Properties of Graphs Specified by a Regular Language

TL;DR

This paper explores how to decide properties of possibly infinite families of graphs specified by regular languages, linking automata theory with graph properties through algebraic and geometric methods.

Contribution

It introduces a novel approach to analyze graph families defined by regular languages using syntactic monoids and graph retractions, enabling decision of graph properties.

Findings

Decidable conditions for graph properties based on regular language specifications.

A method to decompose regular sets into finite unions of subsets representing specific graphs.
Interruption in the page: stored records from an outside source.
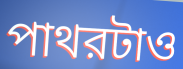
পাথরটাও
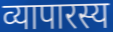
व्यापारस्य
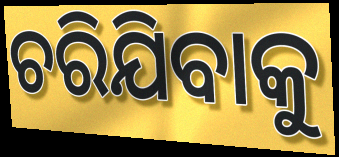
ଚରିଯିବାକୁ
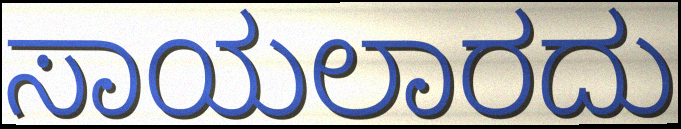
ಸಾಯಲಾರದು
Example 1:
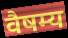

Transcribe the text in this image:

वैषम्य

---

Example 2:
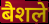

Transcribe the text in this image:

बैशले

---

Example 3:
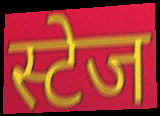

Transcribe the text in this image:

स्टेज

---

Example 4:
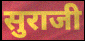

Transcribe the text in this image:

सुराजी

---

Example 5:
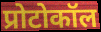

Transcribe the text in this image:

प्रोटोकॉल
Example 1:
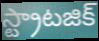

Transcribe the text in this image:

స్ట్రాటజిక్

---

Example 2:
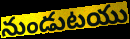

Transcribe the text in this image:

నుండుటయు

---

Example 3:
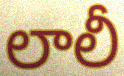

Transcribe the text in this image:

లాలీ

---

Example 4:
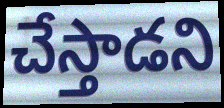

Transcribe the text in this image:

చేస్తాడని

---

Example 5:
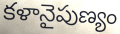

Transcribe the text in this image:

కళానైపుణ్యం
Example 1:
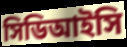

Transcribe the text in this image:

সিডিআইসি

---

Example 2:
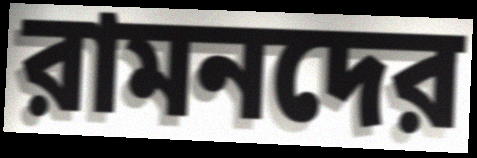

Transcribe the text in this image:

রামনদের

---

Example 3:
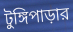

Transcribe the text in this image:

টুঙ্গিপাড়ার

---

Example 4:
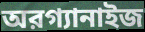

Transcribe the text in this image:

অরগ্যানাইজ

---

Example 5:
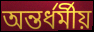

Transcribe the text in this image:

অন্তর্ধর্মীয়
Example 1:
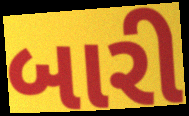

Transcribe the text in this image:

બારી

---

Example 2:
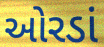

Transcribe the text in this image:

ઓરડાં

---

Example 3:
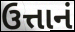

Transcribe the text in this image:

ઉત્તાનં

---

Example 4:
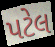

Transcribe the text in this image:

પટેલ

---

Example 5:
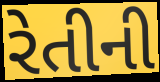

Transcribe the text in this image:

રેતીની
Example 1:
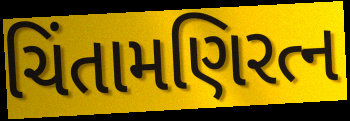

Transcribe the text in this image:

ચિંતામણિરત્ન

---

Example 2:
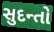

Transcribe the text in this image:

સુદન્તો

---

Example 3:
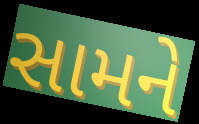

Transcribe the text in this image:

સામને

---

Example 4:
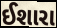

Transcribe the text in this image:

ઈશારા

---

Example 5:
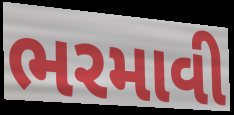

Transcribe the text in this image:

ભરમાવી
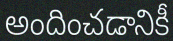
అందించడానికీ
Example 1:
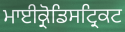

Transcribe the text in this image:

ਮਾਈਕ੍ਰੋਡਿਸਟ੍ਰਿਕਟ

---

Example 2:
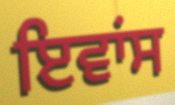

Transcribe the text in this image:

ਇਵਾਂਸ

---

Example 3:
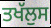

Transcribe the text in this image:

ਤਖੱਲੁਸ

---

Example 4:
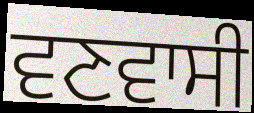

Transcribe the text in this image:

ਵਣਵਾਸੀ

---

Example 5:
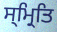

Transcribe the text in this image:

ਸ੍ਮ੍ਰਿਤਿ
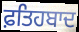
ਫ਼ਤਿਹਬਾਦ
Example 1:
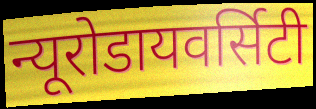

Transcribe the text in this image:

न्यूरोडायवर्सिटी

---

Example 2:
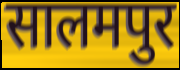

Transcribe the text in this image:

सालमपुर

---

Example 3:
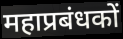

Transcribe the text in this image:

महाप्रबंधकों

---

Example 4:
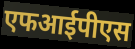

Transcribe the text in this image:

एफआईपीएस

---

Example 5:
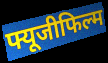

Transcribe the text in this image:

फ्यूजीफिल्म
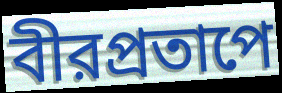
বীরপ্রতাপে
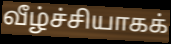
வீழ்ச்சியாகக்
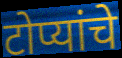
टोप्यांचे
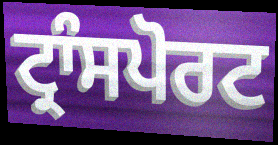
ਟ੍ਰਾੰਸਪੋਰਟ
A geometric framework for understanding families of graphs via graph retractions.

Abstract

Traditionally, graph algorithms get a single graph as input, and then they should decide if this graph satisfies a certain property $\Phi$. What happens if this question is modified in a way that we get a possibly infinite family of graphs as an input, and the question is if there is a graph satisfying $\Phi$ in the family? We approach this question by using formal languages for specifying families of graphs, in particular by regular sets of words. We show that certain graph properties can be decided by studying the syntactic monoid of the specification language $L$ if a certain torsion condition is satisfied. This condition holds trivially if $L$ is regular. More specifically, we use a natural binary encoding of finite graphs over a binary alphabet $\Sigma$, and we define a regular set $\mathbb{G}\subseteq \Sigma^*$ such that every nonempty word $w\in \mathbb{G}$ defines a finite and nonempty graph. Also, graph properties can then be syntactically defined as languages over $\Sigma$. Then, we ask whether the automaton $\mathcal{A}$ specifies some graph satisfying a certain property~$\Phi$. Our structural results show that we can answer this question for all "typical" graph properties. In order to show our results, we split $L$ into a finite union of subsets and every subset of this union defines in a natural way a single finite graph $F$ where some edges and vertices are marked. The marked graph in turn defines an infinite graph $F^\infty$ and therefore the family of finite subgraphs of $F^\infty$ where $F$ appears as an induced subgraph. This yields a geometric description of all graphs specified by $L$ based on splitting $L$ into finitely many pieces; then using the notion of graph retraction, we obtain an easily understandable description of the graphs in each piece.